** Records follows **

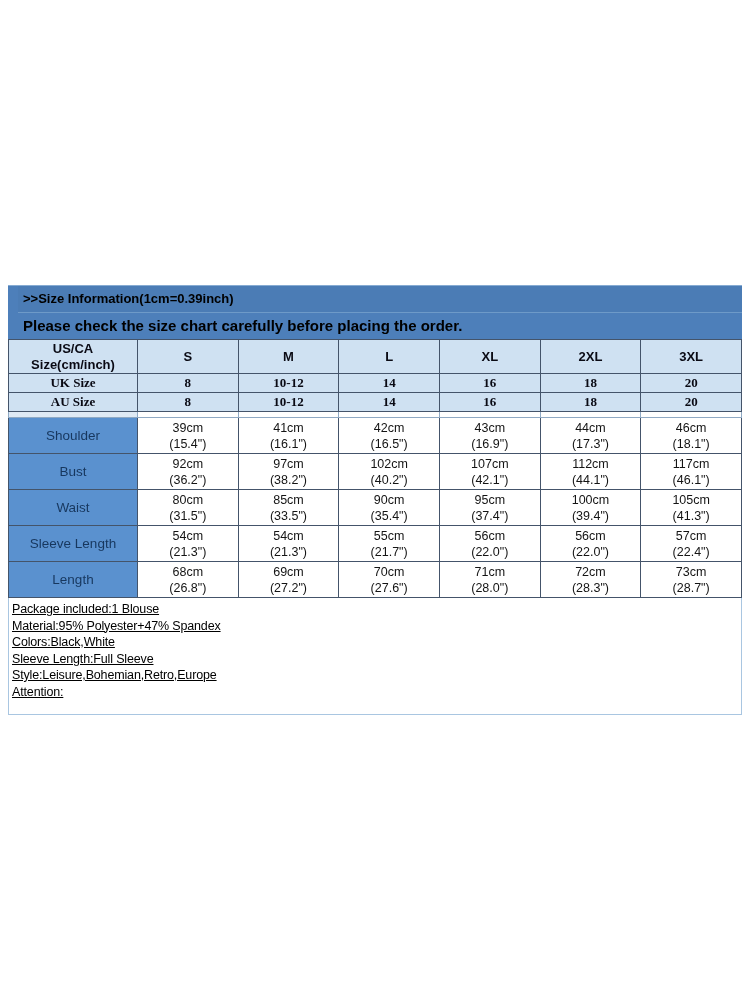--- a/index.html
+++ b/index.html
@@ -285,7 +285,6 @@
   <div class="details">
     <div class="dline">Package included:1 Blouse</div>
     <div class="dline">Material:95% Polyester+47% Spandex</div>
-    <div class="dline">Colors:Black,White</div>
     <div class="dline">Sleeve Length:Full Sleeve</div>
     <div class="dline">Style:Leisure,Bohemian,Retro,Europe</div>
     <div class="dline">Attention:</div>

** End of Records **

▸ Exercise instructions: Repeat the records word for word, skipping pictures.

▸ Exercise response:
--- a/index.html
+++ b/index.html
@@ -285,7 +285,6 @@
   <div class="details">
     <div class="dline">Package included:1 Blouse</div>
     <div class="dline">Material:95% Polyester+47% Spandex</div>
-    <div class="dline">Colors:Black,White</div>
     <div class="dline">Sleeve Length:Full Sleeve</div>
     <div class="dline">Style:Leisure,Bohemian,Retro,Europe</div>
     <div class="dline">Attention:</div>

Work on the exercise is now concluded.